Both Erik and Cynthia deny saying that. They acknowledge she was sad without her baby but say she never thought about suicide.
And so once again, police held her under the Baker Act. This time she was taken to Citrus Health Network on West 20th Avenue in Hialeah and placed in a room alone. "I would bang on the door and sign, 'I want to go home,'" she says. There was nobody to sign back.
A day later, she was moved to Jackson Memorial Hospital and given a translator. Soon she was discharged with no medication.
On February 6, a letter addressed to Erik arrived at their townhouse. It appeared to be written by his lover. "I don't want to get you in trouble with your 'crazy wife' as you call her, lol," it read. "I will remember your wet fat kisses all over my body."
Erik and Cynthia believe it was an attempt by Ana to separate them. "She wanted me to marry someone rich," Erik explains.
On February 8, the couple filed an emergency motion with the Miami-Dade family court division to have their child returned immediately. They were granted custody 12 days later.
In late December 2007, they sued Hialeah and Palmetto. The claim: Both the city and the hospital failed to provide her an effective means to communicate. They seek damages for mental distress, humiliation, physical pain, and violation of their constitutional rights.
The young couple has since moved to Sullivan City, Texas, three hours south of Corpus Christi. Three months ago, they had a second baby. They don't speak to Ana much anymore.
Ana contends she's not overbearing and that Cynthia voluntarily left the baby with her on the way home from the hospital. Asked why parents who agreed to give up their newborn would file an immediate motion for custody, she said, "Okay, listen. Uh, I don't — Cynthia seems to have a lot of problems from childhood. Maybe she was jealous because Erik was very close to me." She also denied writing the letter.
Hialeah City Attorney Bill Grodnick said he would not comment on the facts of Cynthia's complaint, though he concluded that "based on preliminary assessment, we feel the case has no merit."
Paul H. Field, who represents Palmetto Hospital, faxed New Times a statement that said, "Mrs. Cuevas's admission was not scheduled, which meant that the hospital was not able to have an interpreter standing by."
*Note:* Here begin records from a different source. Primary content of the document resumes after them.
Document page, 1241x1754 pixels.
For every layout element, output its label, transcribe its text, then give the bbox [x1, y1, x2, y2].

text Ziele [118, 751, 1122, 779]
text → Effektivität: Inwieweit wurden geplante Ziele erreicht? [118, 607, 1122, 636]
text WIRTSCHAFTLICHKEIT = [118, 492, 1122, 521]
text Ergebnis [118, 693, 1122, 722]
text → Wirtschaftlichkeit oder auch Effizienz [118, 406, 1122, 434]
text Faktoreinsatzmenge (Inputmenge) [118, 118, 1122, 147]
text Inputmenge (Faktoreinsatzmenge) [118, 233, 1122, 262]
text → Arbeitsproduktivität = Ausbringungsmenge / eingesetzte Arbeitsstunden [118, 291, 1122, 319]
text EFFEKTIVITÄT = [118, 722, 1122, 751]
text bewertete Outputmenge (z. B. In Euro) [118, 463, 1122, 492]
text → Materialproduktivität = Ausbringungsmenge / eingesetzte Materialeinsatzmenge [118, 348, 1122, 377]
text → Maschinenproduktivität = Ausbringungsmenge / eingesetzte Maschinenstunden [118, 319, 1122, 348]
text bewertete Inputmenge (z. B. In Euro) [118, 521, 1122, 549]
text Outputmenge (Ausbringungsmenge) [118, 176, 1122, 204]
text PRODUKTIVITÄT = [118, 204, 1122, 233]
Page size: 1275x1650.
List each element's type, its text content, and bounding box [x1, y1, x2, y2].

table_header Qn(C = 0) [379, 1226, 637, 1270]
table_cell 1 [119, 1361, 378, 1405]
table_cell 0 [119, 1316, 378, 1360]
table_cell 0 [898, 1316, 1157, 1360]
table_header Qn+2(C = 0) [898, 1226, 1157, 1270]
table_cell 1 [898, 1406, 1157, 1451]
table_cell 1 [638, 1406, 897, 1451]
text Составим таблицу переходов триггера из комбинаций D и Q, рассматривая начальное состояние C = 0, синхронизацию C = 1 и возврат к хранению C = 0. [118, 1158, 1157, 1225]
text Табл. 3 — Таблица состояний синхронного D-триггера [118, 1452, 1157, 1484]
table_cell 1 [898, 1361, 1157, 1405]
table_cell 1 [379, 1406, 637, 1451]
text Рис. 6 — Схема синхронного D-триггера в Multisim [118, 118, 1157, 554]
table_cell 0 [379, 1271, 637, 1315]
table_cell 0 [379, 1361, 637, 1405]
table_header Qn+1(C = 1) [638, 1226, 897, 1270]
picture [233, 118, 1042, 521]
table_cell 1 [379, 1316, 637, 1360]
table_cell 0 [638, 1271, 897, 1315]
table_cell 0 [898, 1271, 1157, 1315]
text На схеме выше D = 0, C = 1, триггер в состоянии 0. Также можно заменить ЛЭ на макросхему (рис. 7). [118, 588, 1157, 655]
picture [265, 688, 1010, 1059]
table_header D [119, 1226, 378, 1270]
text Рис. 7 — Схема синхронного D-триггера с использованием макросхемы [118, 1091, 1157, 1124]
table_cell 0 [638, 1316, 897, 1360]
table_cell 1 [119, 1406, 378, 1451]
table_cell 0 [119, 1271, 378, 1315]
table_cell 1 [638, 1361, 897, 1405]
Both Hialeah and Palmetto have previously settled Americans with Disabilities Act claims for discriminating against the hearing impaired. In 2004, a deaf man named Cesar Muñoz sued the city, claiming police officers cuffed and threw him to the ground for not responding. Hialeah paid Muñoz $10,000. Palmetto, too, settled a 1997 case for having no written policy for procedures with the deaf. Details of that case were unavailable.
"Erik and Cynthia have been stepped on their entire lives," says Dietz. "You see a case like this and you wonder how it got to this."
Cynthia adds simply: "The whole thing was bad communication."